There are some ways to work around this though -- If object A needs to call B.close(), then a reference to object B can be stored in a global (or static) variable as well as in object A.  After object A's destructor calls B.close(), then it should remove B from the global table, thus making B garbage (B will not actually get freed until the next GC cycle.)  (Make sure the table doesn't need to synchronize for the "remove" step since that could cause deadlock, so an associative array is probably a bad idea.)

Kevin
March 31, 2008
On Mon, 31 Mar 2008 05:13:50 +0200, Kevin Bealer <kevinbealer@gmail.com> wrote:

> In languages like D and C++, the garbage collection is conservative, and
> this means that any pointer-sized block will be considered a pointer if
> it contains a value that is an address of any area that might still be
> live.
>This means that a few "garbage" blocks can be kept around because they
> are in a memory area which is pointed to by some random integer. This
> also means that in practice, even for sets of memory blocks that are
> not circular and might have an obvious destruction order could not be
> guaranteed to be destroyed in the right order, because a random integer
> in any of them might make them seem circular, so relying on any policy
> that tried to detect circularity would be unreliable at best.

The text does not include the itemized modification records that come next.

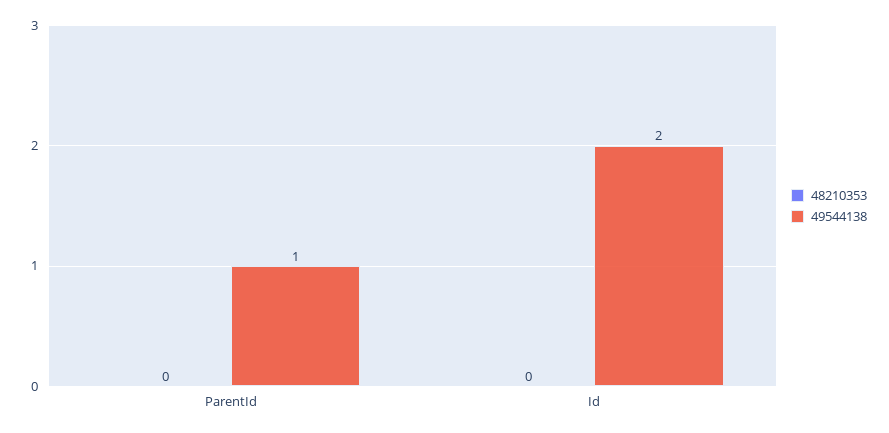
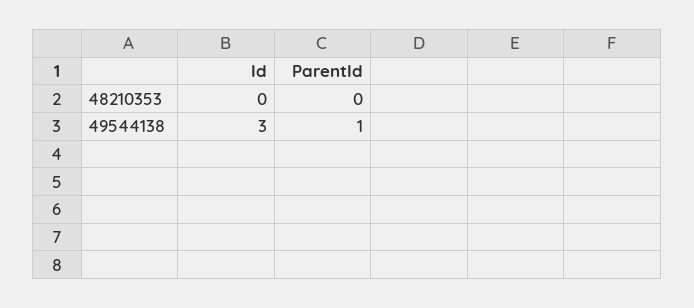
  {
    "48210353": {
      "ParentId": 0,
      "Id": 0
    },
    "49544138": {
      "ParentId": 1,
-     "Id": 2
+     "Id": 3
    }
  }

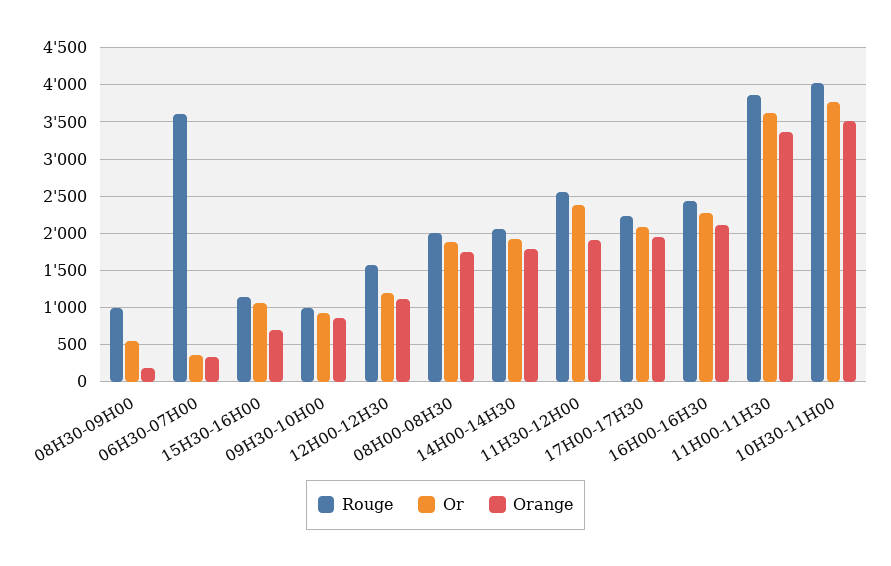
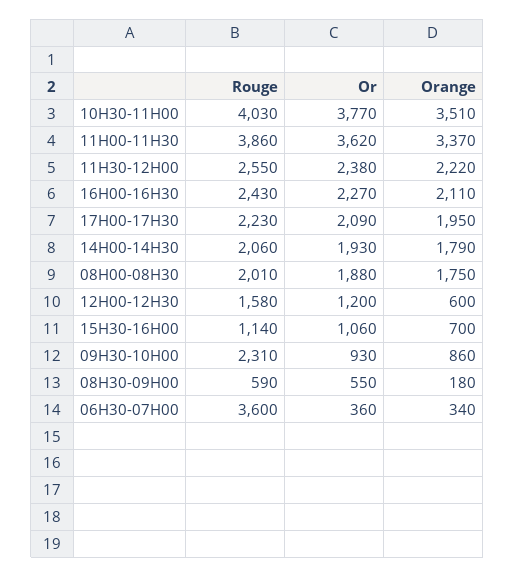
  {
    "Rouge": {
-     "08H30-09H00": 1000,
+     "08H30-09H00": 590,
      "06H30-07H00": 3600,
      "15H30-16H00": 1140,
-     "09H30-10H00": 1000,
+     "09H30-10H00": 2310,
      "12H00-12H30": 1580,
      "08H00-08H30": 2010,
      "14H00-14H30": 2060,
      "11H30-12H00": 2550,
      "17H00-17H30": 2230,
      "16H00-16H30": 2430,
      "11H00-11H30": 3860,
      "10H30-11H00": 4030
    },
    "Or": {
      "08H30-09H00": 550,
      "06H30-07H00": 360,
      "15H30-16H00": 1060,
      "09H30-10H00": 930,
      "12H00-12H30": 1200,
      "08H00-08H30": 1880,
      "14H00-14H30": 1930,
      "11H30-12H00": 2380,
      "17H00-17H30": 2090,
      "16H00-16H30": 2270,
      "11H00-11H30": 3620,
      "10H30-11H00": 3770
    },
    "Orange": {
      "08H30-09H00": 180,
      "06H30-07H00": 340,
      "15H30-16H00": 700,
      "09H30-10H00": 860,
-     "12H00-12H30": 1100,
+     "12H00-12H30": 600,
      "08H00-08H30": 1750,
      "14H00-14H30": 1790,
-     "11H30-12H00": 1900,
+     "11H30-12H00": 2220,
      "17H00-17H30": 1950,
      "16H00-16H30": 2110,
      "11H00-11H30": 3370,
      "10H30-11H00": 3510
    }
  }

In D, an allocated block can be marked as containing no pointers, and thus
will not be scanned for things looking pointers. I don't know how good the
GC/compiler is at understanding these things on its own, but at least a
programmer can make it more informed.

--Simen
March 31, 2008
Simen Kjaeraas Wrote:

> On Mon, 31 Mar 2008 05:13:50 +0200, Kevin Bealer <kevinbealer@gmail.com> wrote:
> 
> > In languages like D and C++, the garbage collection is conservative, and this means that any pointer-sized block will be considered a pointer if it contains a value that is an address of any area that might still be live.
> >This means that a few "garbage" blocks can be kept around because they
> > are in a memory area which is pointed to by some random integer. This also means that in practice, even for sets of memory blocks that are not circular and might have an obvious destruction order could not be guaranteed to be destroyed in the right order, because a random integer in any of them might make them seem circular, so relying on any policy that tried to detect circularity would be unreliable at best.
> 
> In D, an allocated block can be marked as containing no pointers, and thus will not be scanned for things looking pointers. I don't know how good the GC/compiler is at understanding these things on its own, but at least a programmer can make it more informed.
> 
> --Simen

Yes, and I forgot to mention that at one point the D compiler got an upgrade that made it more "precise" (the opposite of "conservative" in GC jargon).  It now knows that a dynamically allocated array of a primitive type (such as an int[] array or one of the string types) is not a pointer.

So if you are dealing with lots of large matrices or lots of string data, you should suffer much less from the effects of the accidental retention of blocks. I don't think it affects for structures, classes, or stack data, though it would probably be straightforward to do this for structures that had no pointers.